==== Input ====

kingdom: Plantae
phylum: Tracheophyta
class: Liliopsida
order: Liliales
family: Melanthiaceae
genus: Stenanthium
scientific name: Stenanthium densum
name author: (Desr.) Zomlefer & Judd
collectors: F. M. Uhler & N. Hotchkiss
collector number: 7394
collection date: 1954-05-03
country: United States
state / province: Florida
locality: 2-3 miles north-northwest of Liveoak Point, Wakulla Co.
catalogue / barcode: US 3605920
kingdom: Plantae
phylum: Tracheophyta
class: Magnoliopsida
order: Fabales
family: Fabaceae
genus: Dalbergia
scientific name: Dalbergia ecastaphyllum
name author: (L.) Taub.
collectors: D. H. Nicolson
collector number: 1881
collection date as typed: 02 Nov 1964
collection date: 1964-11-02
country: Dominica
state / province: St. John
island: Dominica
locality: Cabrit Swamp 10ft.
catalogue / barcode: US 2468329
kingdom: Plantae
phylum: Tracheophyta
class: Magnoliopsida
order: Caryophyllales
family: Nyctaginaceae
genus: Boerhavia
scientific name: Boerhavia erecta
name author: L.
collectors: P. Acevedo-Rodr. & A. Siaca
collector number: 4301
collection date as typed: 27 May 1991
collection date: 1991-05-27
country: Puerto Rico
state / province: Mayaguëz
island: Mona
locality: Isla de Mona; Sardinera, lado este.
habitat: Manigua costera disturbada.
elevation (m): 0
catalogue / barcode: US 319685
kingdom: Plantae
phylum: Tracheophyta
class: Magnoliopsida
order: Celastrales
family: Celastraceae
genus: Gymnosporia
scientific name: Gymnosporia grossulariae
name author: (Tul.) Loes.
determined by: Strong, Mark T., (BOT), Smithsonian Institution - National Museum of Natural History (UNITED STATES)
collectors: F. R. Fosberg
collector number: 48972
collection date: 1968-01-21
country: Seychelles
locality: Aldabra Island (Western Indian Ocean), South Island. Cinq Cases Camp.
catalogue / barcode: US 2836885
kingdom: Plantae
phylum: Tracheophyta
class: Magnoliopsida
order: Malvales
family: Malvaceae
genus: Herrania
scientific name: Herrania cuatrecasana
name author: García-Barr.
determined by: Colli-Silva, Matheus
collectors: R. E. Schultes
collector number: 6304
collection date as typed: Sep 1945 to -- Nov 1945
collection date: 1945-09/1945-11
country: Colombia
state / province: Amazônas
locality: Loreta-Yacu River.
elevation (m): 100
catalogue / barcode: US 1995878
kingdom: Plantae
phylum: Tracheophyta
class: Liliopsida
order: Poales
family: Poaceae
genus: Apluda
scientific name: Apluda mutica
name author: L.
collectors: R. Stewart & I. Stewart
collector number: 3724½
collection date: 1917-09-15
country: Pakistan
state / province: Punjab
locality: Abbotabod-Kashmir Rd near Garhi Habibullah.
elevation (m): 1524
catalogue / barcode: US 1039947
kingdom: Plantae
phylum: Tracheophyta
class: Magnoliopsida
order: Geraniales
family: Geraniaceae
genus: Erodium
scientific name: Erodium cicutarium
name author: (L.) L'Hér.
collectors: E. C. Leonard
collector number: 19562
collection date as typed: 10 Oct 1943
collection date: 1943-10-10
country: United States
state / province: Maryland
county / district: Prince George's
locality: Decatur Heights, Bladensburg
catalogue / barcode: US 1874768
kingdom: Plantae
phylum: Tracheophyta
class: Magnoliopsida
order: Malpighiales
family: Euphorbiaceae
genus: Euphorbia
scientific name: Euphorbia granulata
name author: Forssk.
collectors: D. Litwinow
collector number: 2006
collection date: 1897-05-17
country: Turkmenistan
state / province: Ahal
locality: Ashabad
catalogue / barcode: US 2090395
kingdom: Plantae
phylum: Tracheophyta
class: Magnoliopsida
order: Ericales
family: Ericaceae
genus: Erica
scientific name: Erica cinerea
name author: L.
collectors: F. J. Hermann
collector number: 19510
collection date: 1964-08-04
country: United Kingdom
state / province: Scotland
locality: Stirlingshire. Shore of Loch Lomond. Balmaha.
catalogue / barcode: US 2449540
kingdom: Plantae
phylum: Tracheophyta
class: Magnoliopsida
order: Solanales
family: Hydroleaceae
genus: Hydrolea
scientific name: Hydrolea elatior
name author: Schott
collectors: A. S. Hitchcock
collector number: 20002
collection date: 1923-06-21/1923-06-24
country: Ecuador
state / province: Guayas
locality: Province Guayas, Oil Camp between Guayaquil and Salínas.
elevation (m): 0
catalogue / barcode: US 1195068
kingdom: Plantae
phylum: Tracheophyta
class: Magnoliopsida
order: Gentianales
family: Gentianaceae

====

Requirements:
Convert all the entries above into a Markdown table with the columns "Row" and "Line." Put one line in each row with a row number, and omit any blank lines.

Solution:
| Row | Line |
|---|---|
| 1 | kingdom: Plantae |
| 2 | phylum: Tracheophyta |
| 3 | class: Liliopsida |
| 4 | order: Liliales |
| 5 | family: Melanthiaceae |
| 6 | genus: Stenanthium |
| 7 | scientific name: Stenanthium densum |
| 8 | name author: (Desr.) Zomlefer & Judd |
| 9 | collectors: F. M. Uhler & N. Hotchkiss |
| 10 | collector number: 7394 |
| 11 | collection date: 1954-05-03 |
| 12 | country: United States |
| 13 | state / province: Florida |
| 14 | locality: 2-3 miles north-northwest of Liveoak Point, Wakulla Co. |
| 15 | catalogue / barcode: US 3605920 |
| 16 | kingdom: Plantae |
| 17 | phylum: Tracheophyta |
| 18 | class: Magnoliopsida |
| 19 | order: Fabales |
| 20 | family: Fabaceae |
| 21 | genus: Dalbergia |
| 22 | scientific name: Dalbergia ecastaphyllum |
| 23 | name author: (L.) Taub. |
| 24 | collectors: D. H. Nicolson |
| 25 | collector number: 1881 |
| 26 | collection date as typed: 02 Nov 1964 |
| 27 | collection date: 1964-11-02 |
| 28 | country: Dominica |
| 29 | state / province: St. John |
| 30 | island: Dominica |
| 31 | locality: Cabrit Swamp 10ft. |
| 32 | catalogue / barcode: US 2468329 |
| 33 | kingdom: Plantae |
| 34 | phylum: Tracheophyta |
| 35 | class: Magnoliopsida |
| 36 | order: Caryophyllales |
| 37 | family: Nyctaginaceae |
| 38 | genus: Boerhavia |
| 39 | scientific name: Boerhavia erecta |
| 40 | name author: L. |
| 41 | collectors: P. Acevedo-Rodr. & A. Siaca |
| 42 | collector number: 4301 |
| 43 | collection date as typed: 27 May 1991 |
| 44 | collection date: 1991-05-27 |
| 45 | country: Puerto Rico |
| 46 | state / province: Mayaguëz |
| 47 | island: Mona |
| 48 | locality: Isla de Mona; Sardinera, lado este. |
| 49 | habitat: Manigua costera disturbada. |
| 50 | elevation (m): 0 |
| 51 | catalogue / barcode: US 319685 |
| 52 | kingdom: Plantae |
| 53 | phylum: Tracheophyta |
| 54 | class: Magnoliopsida |
| 55 | order: Celastrales |
| 56 | family: Celastraceae |
| 57 | genus: Gymnosporia |
| 58 | scientific name: Gymnosporia grossulariae |
| 59 | name author: (Tul.) Loes. |
| 60 | determined by: Strong, Mark T., (BOT), Smithsonian Institution - National Museum of Natural History (UNITED STATES) |
| 61 | collectors: F. R. Fosberg |
| 62 | collector number: 48972 |
| 63 | collection date: 1968-01-21 |
| 64 | country: Seychelles |
| 65 | locality: Aldabra Island (Western Indian Ocean), South Island. Cinq Cases Camp. |
| 66 | catalogue / barcode: US 2836885 |
| 67 | kingdom: Plantae |
| 68 | phylum: Tracheophyta |
| 69 | class: Magnoliopsida |
| 70 | order: Malvales |
| 71 | family: Malvaceae |
| 72 | genus: Herrania |
| 73 | scientific name: Herrania cuatrecasana |
| 74 | name author: García-Barr. |
| 75 | determined by: Colli-Silva, Matheus |
| 76 | collectors: R. E. Schultes |
| 77 | collector number: 6304 |
| 78 | collection date as typed: Sep 1945 to -- Nov 1945 |
| 79 | collection date: 1945-09/1945-11 |
| 80 | country: Colombia |
| 81 | state / province: Amazônas |
| 82 | locality: Loreta-Yacu River. |
| 83 | elevation (m): 100 |
| 84 | catalogue / barcode: US 1995878 |
| 85 | kingdom: Plantae |
| 86 | phylum: Tracheophyta |
| 87 | class: Liliopsida |
| 88 | order: Poales |
| 89 | family: Poaceae |
| 90 | genus: Apluda |
| 91 | scientific name: Apluda mutica |
| 92 | name author: L. |
| 93 | collectors: R. Stewart & I. Stewart |
| 94 | collector number: 3724½ |
| 95 | collection date: 1917-09-15 |
| 96 | country: Pakistan |
| 97 | state / province: Punjab |
| 98 | locality: Abbotabod-Kashmir Rd near Garhi Habibullah. |
| 99 | elevation (m): 1524 |
| 100 | catalogue / barcode: US 1039947 |
| 101 | kingdom: Plantae |
| 102 | phylum: Tracheophyta |
| 103 | class: Magnoliopsida |
| 104 | order: Geraniales |
| 105 | family: Geraniaceae |
| 106 | genus: Erodium |
| 107 | scientific name: Erodium cicutarium |
| 108 | name author: (L.) L'Hér. |
| 109 | collectors: E. C. Leonard |
| 110 | collector number: 19562 |
| 111 | collection date as typed: 10 Oct 1943 |
| 112 | collection date: 1943-10-10 |
| 113 | country: United States |
| 114 | state / province: Maryland |
| 115 | county / district: Prince George's |
| 116 | locality: Decatur Heights, Bladensburg |
| 117 | catalogue / barcode: US 1874768 |
| 118 | kingdom: Plantae |
| 119 | phylum: Tracheophyta |
| 120 | class: Magnoliopsida |
| 121 | order: Malpighiales |
| 122 | family: Euphorbiaceae |
| 123 | genus: Euphorbia |
| 124 | scientific name: Euphorbia granulata |
| 125 | name author: Forssk. |
| 126 | collectors: D. Litwinow |
| 127 | collector number: 2006 |
| 128 | collection date: 1897-05-17 |
| 129 | country: Turkmenistan |
| 130 | state / province: Ahal |
| 131 | locality: Ashabad |
| 132 | catalogue / barcode: US 2090395 |
| 133 | kingdom: Plantae |
| 134 | phylum: Tracheophyta |
| 135 | class: Magnoliopsida |
| 136 | order: Ericales |
| 137 | family: Ericaceae |
| 138 | genus: Erica |
| 139 | scientific name: Erica cinerea |
| 140 | name author: L. |
| 141 | collectors: F. J. Hermann |
| 142 | collector number: 19510 |
| 143 | collection date: 1964-08-04 |
| 144 | country: United Kingdom |
| 145 | state / province: Scotland |
| 146 | locality: Stirlingshire. Shore of Loch Lomond. Balmaha. |
| 147 | catalogue / barcode: US 2449540 |
| 148 | kingdom: Plantae |
| 149 | phylum: Tracheophyta |
| 150 | class: Magnoliopsida |
| 151 | order: Solanales |
| 152 | family: Hydroleaceae |
| 153 | genus: Hydrolea |
| 154 | scientific name: Hydrolea elatior |
| 155 | name author: Schott |
| 156 | collectors: A. S. Hitchcock |
| 157 | collector number: 20002 |
| 158 | collection date: 1923-06-21/1923-06-24 |
| 159 | country: Ecuador |
| 160 | state / province: Guayas |
| 161 | locality: Province Guayas, Oil Camp between Guayaquil and Salínas. |
| 162 | elevation (m): 0 |
| 163 | catalogue / barcode: US 1195068 |
| 164 | kingdom: Plantae |
| 165 | phylum: Tracheophyta |
| 166 | class: Magnoliopsida |
| 167 | order: Gentianales |
| 168 | family: Gentianaceae |